-- Passage to read --
════

Instant forecasting with incremental computation

Non-incremental calculation illustration

By Carl Jackson

Watershed helps businesses run world-class climate programs. One part of this is helping them model what their emissions will look like in the future. This helps them understand if making a climate commitment is feasible, or how an emissions reduction might change what their climate impact looks like in the future.

In order to help our users with this, Watershed has built a sophisticated model for forecasting a business as it grows over time. It takes into account their existing carbon footprint, the business's projections of the growth of its key business metrics, a growing library of Watershed's vendor projections, and the user's custom reduction initiatives, among other factors. If you're familiar with building forecasts in a spreadsheet this forecasting model will feel familiar, but it's an order of magnitude more configurable than any spreadsheets we've seen before.

Our forecast is built into the Watershed dashboard, but just like a spreadsheet we wanted the forecast to feel interactive and playful. We wanted users to be able to quickly experiment with ideas, and to get instant feedback from the charts and tables on the page.

Problems with React’s useMemo

We initially built the feature by calculating the forecast in a React component's render function, but quickly ran into performance problems: for our largest users, computing the forecast took a second or more, making the page unusable. At Watershed, we always start with the simplest solution, so our first solution was to use useMemo, a React hook that memoizes a piece of computation. By carefully splitting up the work into small useMemo blocks we were able to make the page feel snappy again, but at a cost. We encountered two problems: what I'm calling the "taint problem" and the "modularity problem."

The taint problem is a common useMemo gotcha. useMemo has a very primitive dependency tracking system—it re-calculates a given function whenever its inputs change (based on referential equality). Unless every dependency of a useMemo block is itself memoized, it might change on every React render, causing the useMemo’d function to recompute every time. That is, a single un-memoized value will taint every computation downstream of it, negating the benefits of memoization. Worst of all, this occurs silently, without warnings to the programmer. Our forecast model regularly had performance regressions caused by accidental un-memoized computations.

════

-- What you need to do --
(A) Answer these questions from the forecasting article:
(i) Which React hook did Watershed first turn to for memoizing the computation?
(ii) For the largest users, how long did computing the forecast take?
(iii) On what basis does that hook decide that its inputs have changed?
(B) Write out the forecasting article from "Watershed helps businesses" up to and including "we've seen before.", with no changes.
(C) Take the forecasting article further from the point where it stops.
The listing has nothing to do with the forecasting article.

-- Data extract --
════

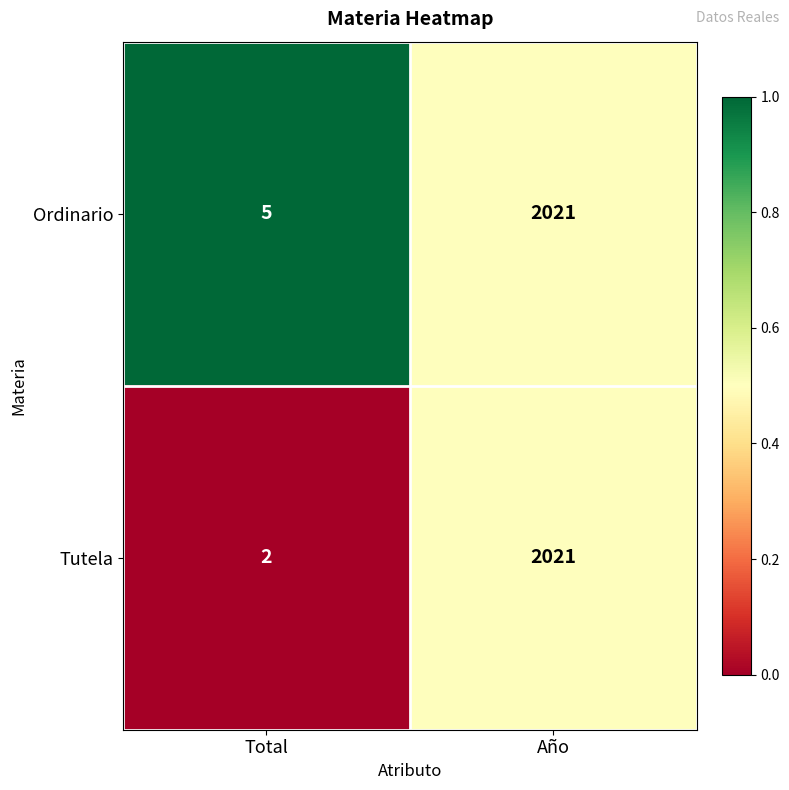

Reading left to right, extract all data points from this chart.

Ordinario: 5	2021
Tutela: 2	2021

════

-- Your responses --
(A)
(i) useMemo
(ii) A second or more
(iii) Referential equality

(B)
Watershed helps businesses run world-class climate programs. One part of this is helping them model what their emissions will look like in the future. This helps them understand if making a climate commitment is feasible, or how an emissions reduction might change what their climate impact looks like in the future.

In order to help our users with this, Watershed has built a sophisticated model for forecasting a business as it grows over time. It takes into account their existing carbon footprint, the business's projections of the growth of its key business metrics, a growing library of Watershed's vendor projections, and the user's custom reduction initiatives, among other factors. If you're familiar with building forecasts in a spreadsheet this forecasting model will feel familiar, but it's an order of magnitude more configurable than any spreadsheets we've seen before.

(C)
The modularity problem is more subtle. We use the forecast model on several pages across the Watershed product, and each page needs different parts of the forecast (e.g., projecting next year’s Cloud emissions, or getting business-wide statistics for the next 10 years). Ideally, the parts of the computation would be modular, and we’d be able to calculate exactly what each page needed and no more. But the React hooks programming model is eagerly evaluated and doesn't allow branching, which makes it hard to evaluate only some (but not all) of the useMemo blocks in a larger model. We tried a few ideas—like boolean flags and nullable computation outputs—but those “fixes” often made our code harder to understand. Except for a few places where performance was critical, we mostly weren’t able to modularize our forecast model; instead we computed the entire thing each time.

Incremental computation

When our simple solution was no longer enough, we decided to invest in a replacement. We decided to rethink our programming model to turn these performance concerns into a pit of success.

Our solution was to write an incremental computation library. This library keeps track of which parts of a computation depend on which other parts, and when the inputs change, avoids recomputing any values that couldn't have been affected. If you've ever used a spreadsheet, this is similar to how modern spreadsheets are implemented

Getting incremental computation right is hard, and we were glad to learn from the experience of several folks who have spent a long time thinking about this problem. The best overview article we're aware of is Robert Lord's "How to recalculate a spreadsheet." We based our implementation off of Jane Street's Incremental, which Ron Minsky gave an excellent talk about. If you'd like to learn more, we highly recommend both Robert's blog post and Ron's talk: their explanations are clear and insightful.

In our implementation there are two types of values: Variable and Calculation, which represent input data and computations, respectively. Calculations can depend on the values of Variables, other Calculations, and any other part of your JavaScript codebase, and are only recomputed when a dependency Variable or Calculation changes its value.

Diagram of non-incremental vs incremental data flow
An example of incremental computation where we’re computing the calculation (x + y) + z. This shows what would happen if we only had to change the Z value

Our incremental computation library provided the conceptual building blocks of a solution to our useMemo problems. To make it easy to work with, we built a simple interface to it we call XModel (the "X" stands for "Excel," a hat-tip to the spreadsheet versions of several of our early products, including the forecast model). By adding a small number of decorators into a normal JavaScript class, XModel gives engineers an ergonomic way to make their code update incrementally.

Here's an example of what an XModel might look like in practice:

Code block ForecaseX extends XModel

If you're familiar with Javascript, it's easy to understand what this code does: just ignore the @variable and @calculation decorators, and read the rest of the code as-is. Behind the scenes, the XModel library uses the decorators to define getters and setters for underlying Variables, and wraps each method in a Calculation, but engineers don't need to understand any of that to be productive.

In addition to the XModel class, we've also developed a set of React hooks that allow React components to depend on parts of an XModel, and to automatically re-render when those parts change.

Circling back to our original problems with useMemo, has XModel and incremental computation helped with our forecast model performance issues? Yes! Performance used to be a twice-a-month fire drill for the team, but after switching to XModel it hasn't been a concern.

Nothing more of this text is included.